Pistachio Oatmeal Cranberry Cookies

This Pistachio Oatmeal Cranberry Cookies recipe combines the wonderful flavors and textures of orange zest, dried cranberries and pistachio into the chewiest oatmeal cookie base. I promise you won’t be able to stop at one.
Prep Time30 mins
Cook Time15 mins
Total Time45 mins
Course: Dessert
Cuisine: American
Servings: 15 - 16 cookies
Calories: 314kcal
Author: Trang

Ingredients

  • 6 oz unsalted butter - soften
  • 1 1/2 cup light brown sugar
  • 1 teaspoon orange zest
  • 1 large egg
  • 1 teaspoon vanilla extract
  • 1 cup dried cranberries
  • Juice of 1 orange
  • 1 cup chopped pistachio
  • 1 1/4 cup rolled oats
  • 1 1/4 cup all-purpose flour
  • 3/4 teaspoon baking powder
  • 1/2 teaspoon baking soda
  • 1/2 teaspoon salt
  • 1/2 teaspoon cinnamon

Instructions

  • Zest and juice the orange. Set the orange zest aside, stir the dried cranberries into the orange juice and let soak for 10 minutes. Strain and pat the cranberries dry with a paper towel.
  • Toast the pistachio in a skillet over medium heat for a few minutes until slightly toasty and fragrant. Roughly chop the nuts and add to a medium mixing bowl along with the rolled oats, and dried cranberries.
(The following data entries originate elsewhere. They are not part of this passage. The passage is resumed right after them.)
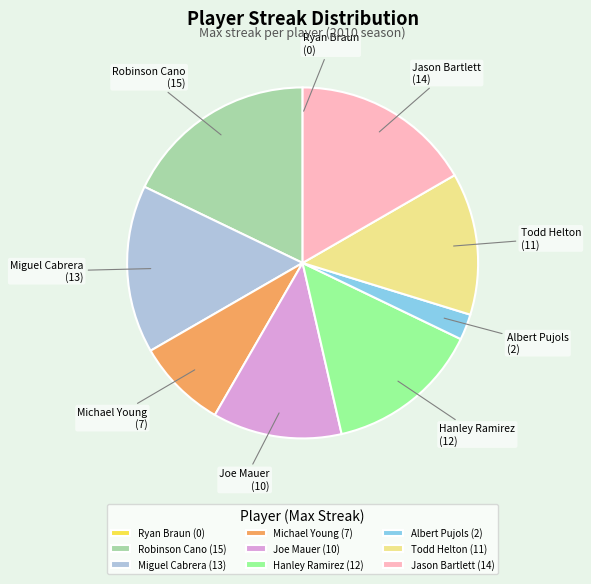

Is Todd Helton the majority of the pie?

No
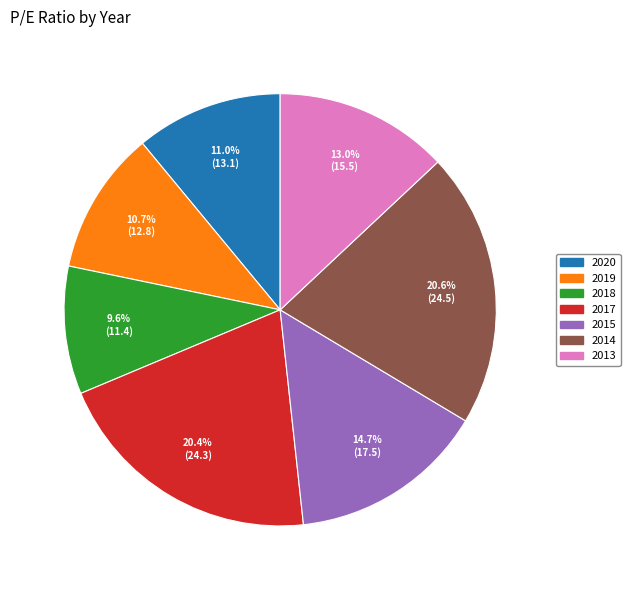

What percentage do 2015 and 2019 together represent?

25.4%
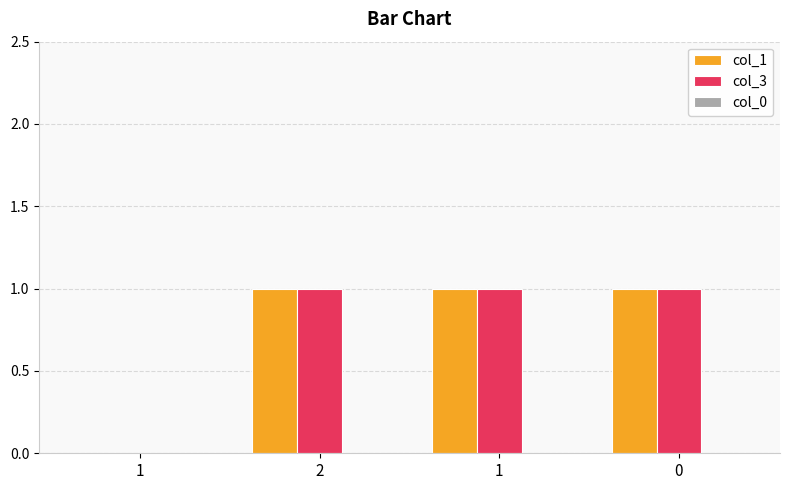

How many groups of bars are there?

4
Stir together and set aside.
  • In a small mixing bowl, stir together flour, baking powder, baking soda, salt and cinnamon until evenly distributed. Set aside.
  • In a large mixing bowl or in the bowl of your stand mixer, add softened butter, brown sugar and orange zest, beat with the paddle attachment on medium speed until light and fluffy, about 1-2 minutes. Add egg and vanilla extract, and continue beating until thoroughly combined, another 1 - 2 minutes.
  • Lower the mixer speed to stir and slowly add the flour mixture, mix until just combined. Add the oat mixture and stir until evenly distributed. Give the mixture a final stir with a spatula, scraping the side and bottom of the bowl to ensure even mixing.
  • Use a large ice cream scoop to divide the batter. Refrigerate while the oven is preheating.
  • Preheat oven to 350°F. Bake for 14-15 minutes, rotate the baking sheet at the 10 minutes mark.
  • Remove from the oven and allow cookies to cool on the baking sheet for 5 - 10 minutes, then remove them to cool completely on a wire rack.

Notes

This cookie dough can be baked right away without needing to be refrigerated for a long time. It can also be made ahead of time and kept in the refrigerator for 3 - 5 days or in the freezer for up to a year. To bake from frozen, increase baking time by 1 - 2 minutes.